Je suis à la retraite depuis un an, et en retrait du “tout petit monde” sociologique depuis fort longtemps. Je n’ai aucun pouvoir, et ne cherche pas a en avoir. Dés lors le “maffesolisme”, ne pouvant être que machiavélien, est un pur fatasme qui, avant tout, interroge sur ceux qui s’en font les contempteurs. Seule m’intéresse l’oeuvre qu'il me reste à parfaire. Et il est vrai que je continue à publier et à être invité dans de nombreuses universités françaises et étrangères. Je suis, aussi, sollicité par de nombreus décideurs politiques, économiques, sociaux. Peut-on, dés lors, nommer avec une grande simplicité le fantasme dont je viens de parler : la jalousie.

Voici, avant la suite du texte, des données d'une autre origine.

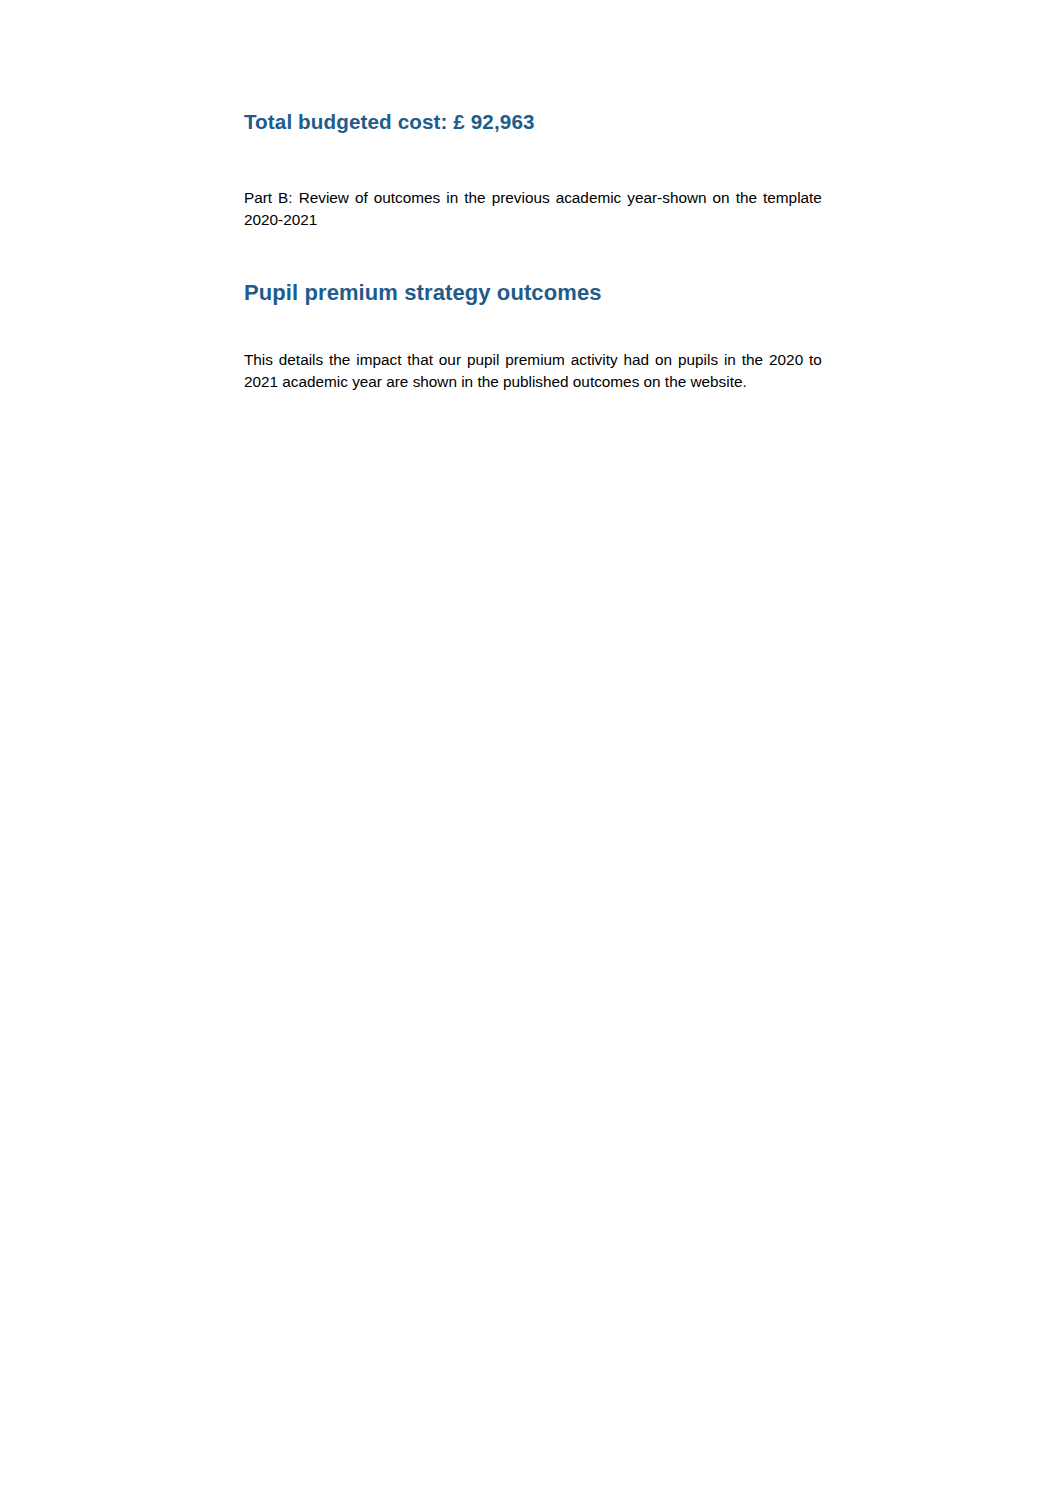Total budgeted cost: £ 92,963
Part B: Review of outcomes in the previous academic year-shown on the template 2020-2021
Pupil premium strategy outcomes
This details the impact that our pupil premium activity had on pupils in the 2020 to 2021 academic year are shown in the published outcomes on the website.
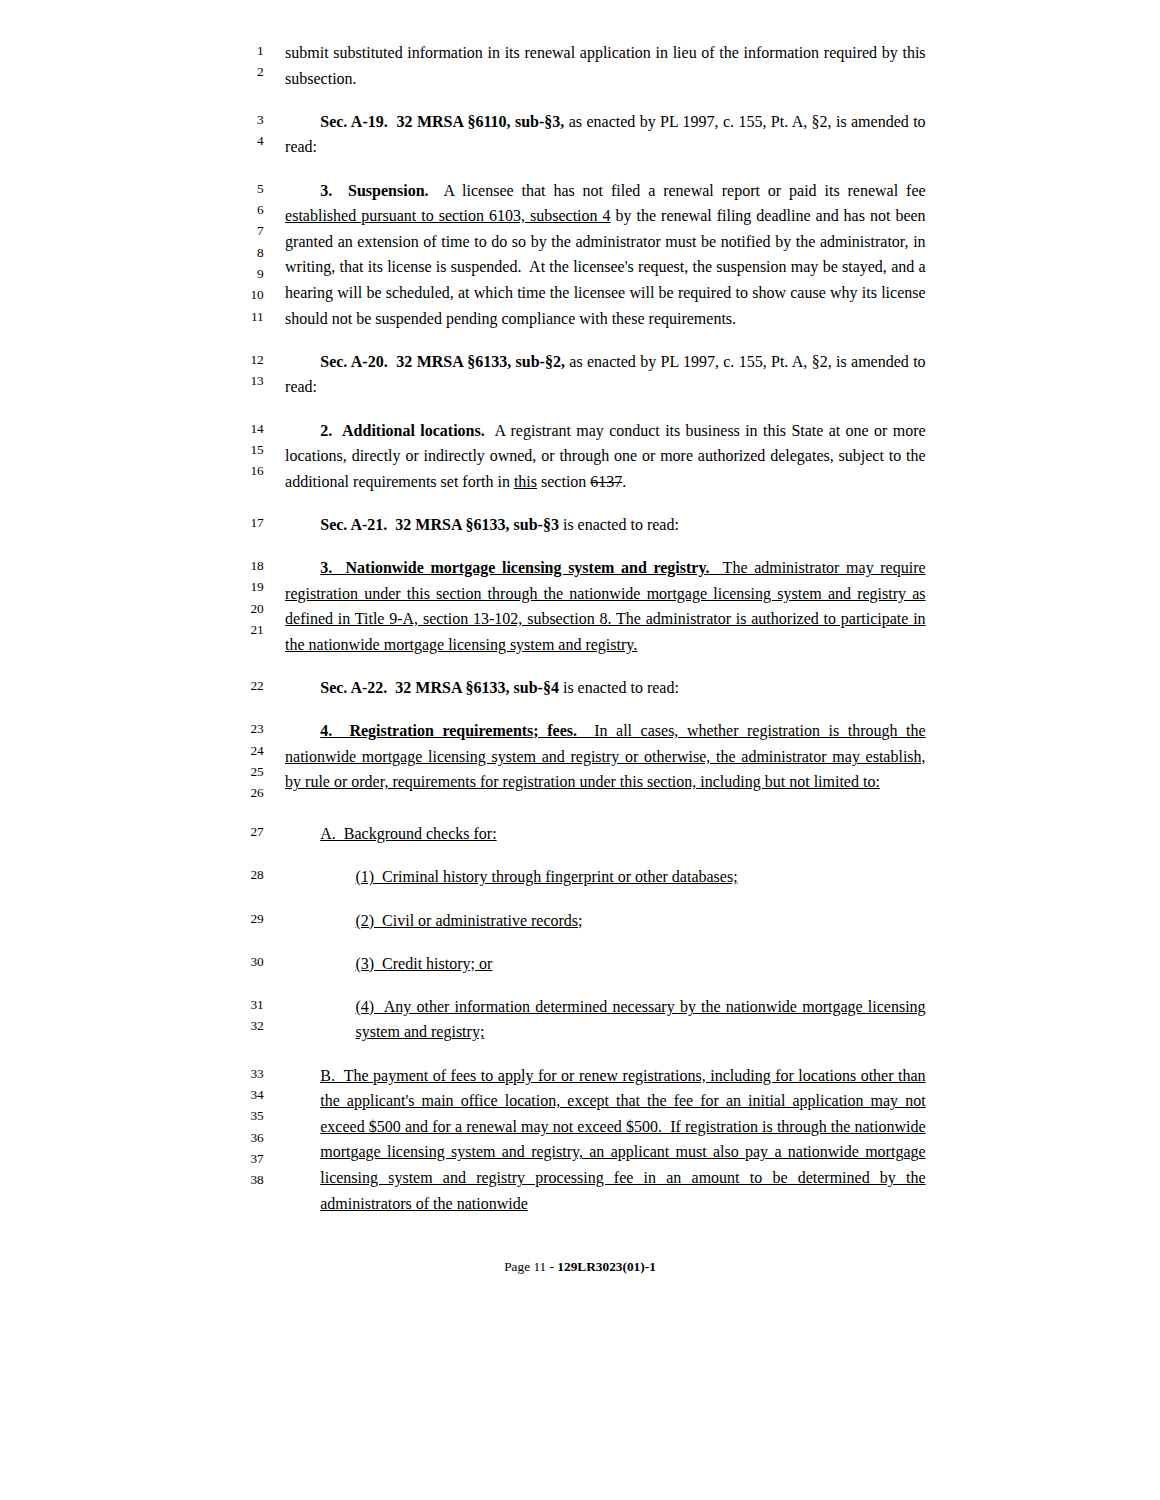1
2
submit substituted information in its renewal application in lieu of the information required by this subsection.
3
4
Sec. A-19. 32 MRSA §6110, sub-§3, as enacted by PL 1997, c. 155, Pt. A, §2, is amended to read:
5
6
7
8
9
10
11
3. Suspension. A licensee that has not filed a renewal report or paid its renewal fee established pursuant to section 6103, subsection 4 by the renewal filing deadline and has not been granted an extension of time to do so by the administrator must be notified by the administrator, in writing, that its license is suspended. At the licensee's request, the suspension may be stayed, and a hearing will be scheduled, at which time the licensee will be required to show cause why its license should not be suspended pending compliance with these requirements.
12
13
Sec. A-20. 32 MRSA §6133, sub-§2, as enacted by PL 1997, c. 155, Pt. A, §2, is amended to read:
14
15
16
2. Additional locations. A registrant may conduct its business in this State at one or more locations, directly or indirectly owned, or through one or more authorized delegates, subject to the additional requirements set forth in this section 6137.
17
Sec. A-21. 32 MRSA §6133, sub-§3 is enacted to read:
18
19
20
21
3. Nationwide mortgage licensing system and registry. The administrator may require registration under this section through the nationwide mortgage licensing system and registry as defined in Title 9-A, section 13-102, subsection 8. The administrator is authorized to participate in the nationwide mortgage licensing system and registry.
22
Sec. A-22. 32 MRSA §6133, sub-§4 is enacted to read:
23
24
25
26
4. Registration requirements; fees. In all cases, whether registration is through the nationwide mortgage licensing system and registry or otherwise, the administrator may establish, by rule or order, requirements for registration under this section, including but not limited to:
27
A. Background checks for:
28
(1) Criminal history through fingerprint or other databases;
29
(2) Civil or administrative records;
30
(3) Credit history; or
31
32
(4) Any other information determined necessary by the nationwide mortgage licensing system and registry;
33
34
35
36
37
38
B. The payment of fees to apply for or renew registrations, including for locations other than the applicant's main office location, except that the fee for an initial application may not exceed $500 and for a renewal may not exceed $500. If registration is through the nationwide mortgage licensing system and registry, an applicant must also pay a nationwide mortgage licensing system and registry processing fee in an amount to be determined by the administrators of the nationwide
Page 11 - 129LR3023(01)-1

Je m’étonne de ce que des collègues, en activité ou à la retraite, poussent des jeunes gens, dont l’un cherche à faire sa thèse sur “la galaxie de l’imaginaire” depuis 12 ans, (titre emprunté à un ouvrage collectif consacré à Gilbert Durand et que j’ai dirigé il y a vingt ans !) à perdre leur temps dans de telles entreprises. D’autant que ce “thésard” un peu attardé ne peut prétendre qu’il a été mal reçu par moi-même ou par les personnes qui travaillent sur l’imaginaire. En février 2014, soit trois mois avant de commettre cet acte malveillant, il m’adressait un message tout à fait aimable, me demandait mon aide pour accéder à une correspondance de Gilbert Durand, félicitait mon laboratoire pour le colloque consacré à ce dernier qu’il avait trouvé “”fructueux” !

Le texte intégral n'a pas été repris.